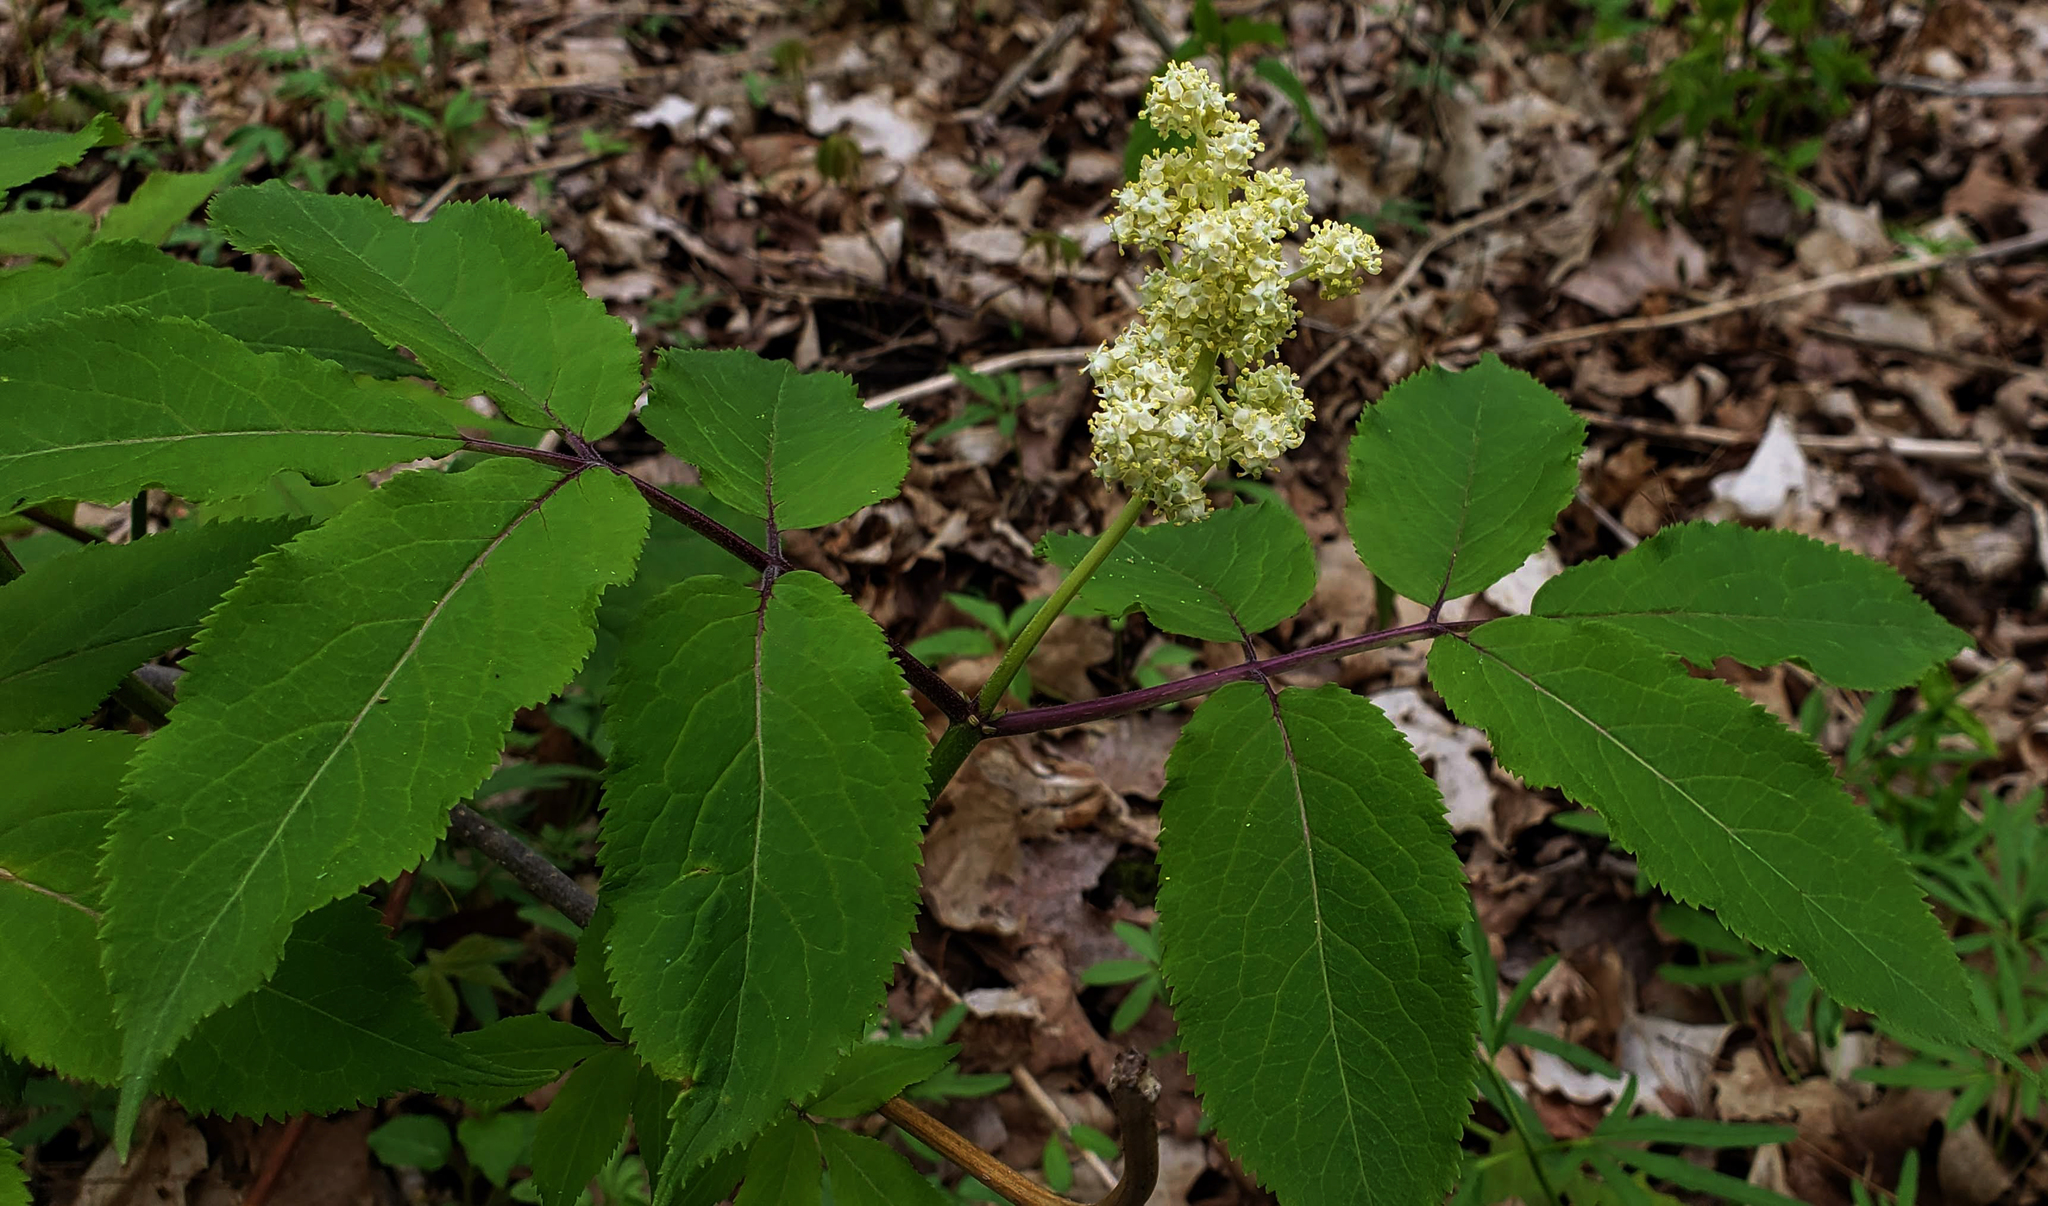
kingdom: Plantae
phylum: Tracheophyta
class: Magnoliopsida
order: Dipsacales
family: Viburnaceae
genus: Sambucus
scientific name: Sambucus racemosa
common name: Red-berried elder
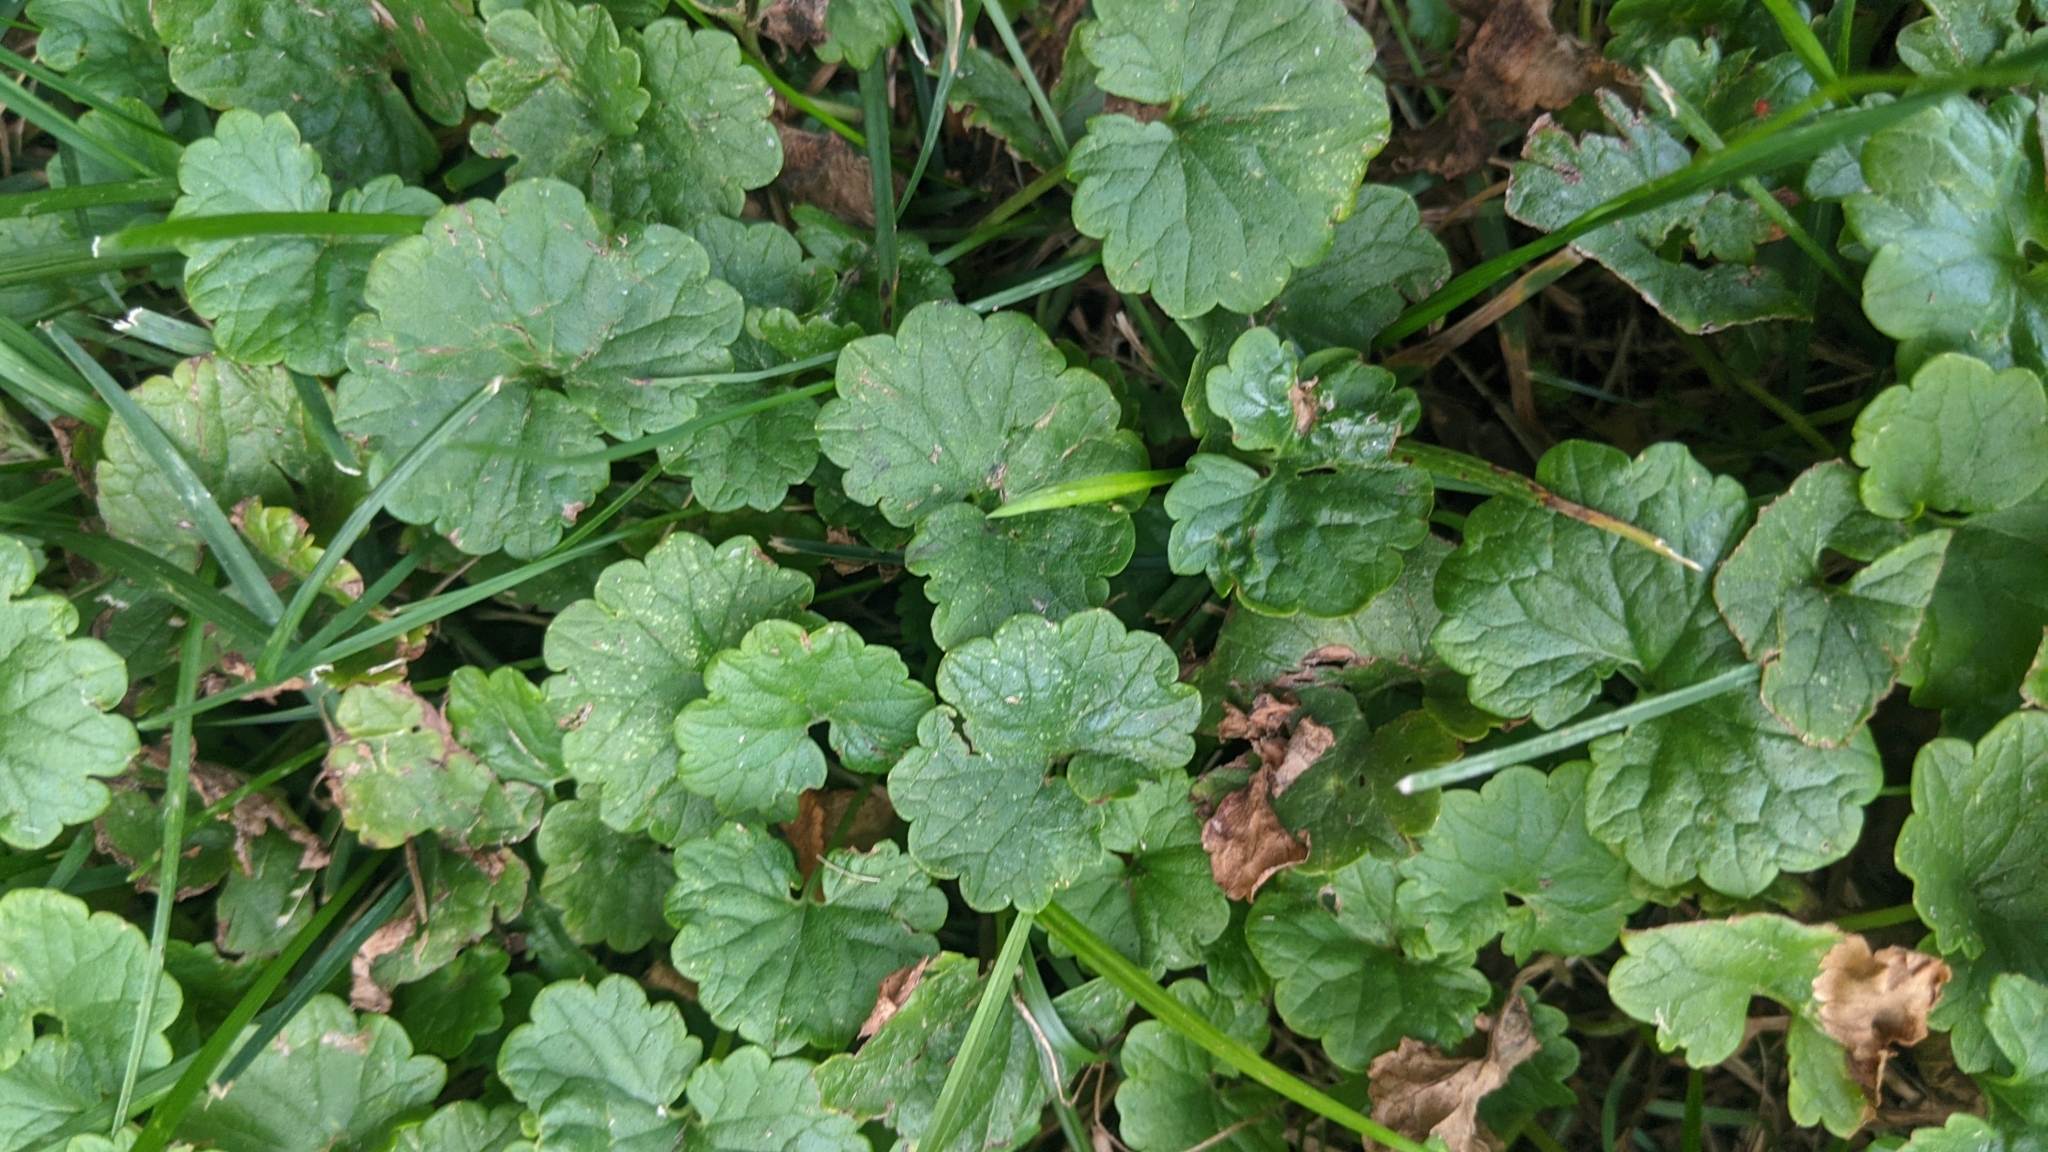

•••

Return every text line of the listing above word for word, leaving the pictures out.

kingdom: Plantae
phylum: Tracheophyta
class: Magnoliopsida
order: Dipsacales
family: Viburnaceae
genus: Sambucus
scientific name: Sambucus racemosa
common name: Red-berried elder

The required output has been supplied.